Day 14: Sunday, June 29, 2003.
"What a beautiful morning. After a good breakfast, we set off for the river and on to the next leg of our adventure. The boat ride down the Zambezi was magnificent. The river was fairly calm, but you could see how strong the current was, and we would not want to challenge that kind of power. The scenery was without equal, and it was neat to see all of the villages on the side of the river with their hand-dug wooden canoes. Along the way, we saw about 4 pods of hippos, a herd of water buck, and some impala, and then a large troop of baboons. Some of the hippos were out of the water, and it was neat to see such a huge animal running quickly to the safety of the water. After a fifty-minute boat ride we arrived at the Kavaramanja area. We tied the boat up to a tree on the bank, and scrambled like goats up the steep bank to continue on foot. The trail followed a dry sandy creek for about a mile to the village. Along the way we found several elephant tracks and a fish eagle came soaring close overhead.

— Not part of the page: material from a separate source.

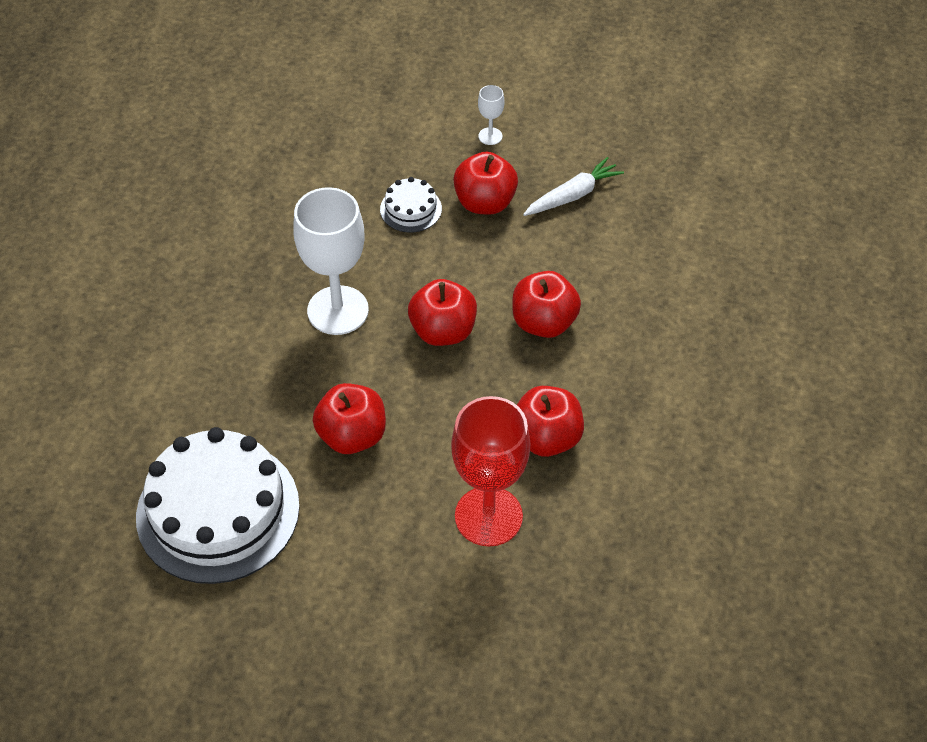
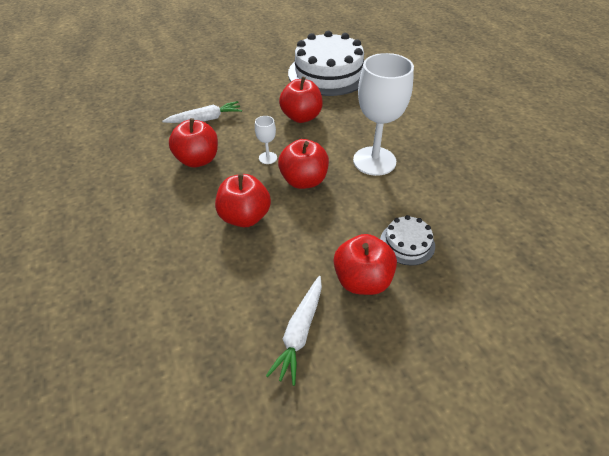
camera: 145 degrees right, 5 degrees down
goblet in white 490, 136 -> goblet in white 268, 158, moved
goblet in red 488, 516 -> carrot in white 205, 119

He looks very similar to our bald eagle. As we entered the village we were met by Daniel Mulenga, a principal of the school and a member of the church. He escorted us to his house where we waited for the congregation to assemble. The church met under the largest fig tree that any of us had ever seen. Moses Hall brought the lesson to about 30 people. After the service, the people asked lots of questions, primarily about baptism. One man, named Peter put on our Lord that day when we returned to the Zambezi River and then walked up stream about half a mile to a sandy beach. While Wellington performed the baptism, we kept watch on some nearby reeds to ensure a crocodile did not come our way. We also kept a sharp eye on the river itself in case one came from the deeper water. Africa still holds many surprises for us."